§ **EXCERPTED PASSAGE**:

■ ■ ■ ■

Our board of directors retains the discretion to change this policy.
An
increase in interest rates may cause the market price of our common shares to decline.
Like
all equity investments, an investment in our common shares is subject to certain risks. In exchange for accepting these risks,
investors may expect to receive a higher rate of return than would otherwise be obtainable from lower-risk investments. Accordingly,
as interest rates rise, the ability of investors to obtain higher risk-adjusted rates of return by purchasing government-backed
debt securities may cause a corresponding decline in demand for riskier investments generally. Reduced demand for our common shares
resulting from investors seeking other more favorable investment opportunities may cause the trading price of our common shares
to decline.
Concentration
of ownership among our existing directors, executive officers and principal stockholders may prevent new investors from influencing
significant corporate decisions.

■ ■ ■ ■

§ **INFORMATION PROVIDED**:

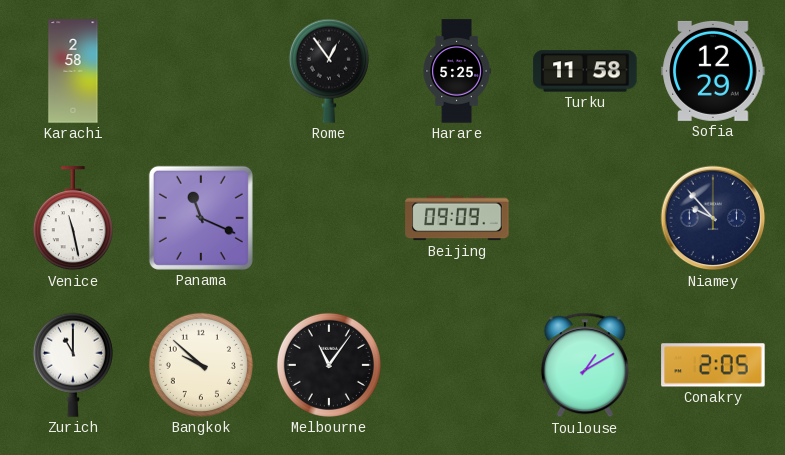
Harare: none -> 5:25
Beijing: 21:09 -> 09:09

■ ■ ■ ■

Copy out the risk-factor passage in full, word for word.

§ **EXERCISE ANSWER**:
Our board of directors retains the discretion to change this policy.
An
increase in interest rates may cause the market price of our common shares to decline.
Like
all equity investments, an investment in our common shares is subject to certain risks. In exchange for accepting these risks,
investors may expect to receive a higher rate of return than would otherwise be obtainable from lower-risk investments. Accordingly,
as interest rates rise, the ability of investors to obtain higher risk-adjusted rates of return by purchasing government-backed
debt securities may cause a corresponding decline in demand for riskier investments generally. Reduced demand for our common shares
resulting from investors seeking other more favorable investment opportunities may cause the trading price of our common shares
to decline.
Concentration
of ownership among our existing directors, executive officers and principal stockholders may prevent new investors from influencing
significant corporate decisions.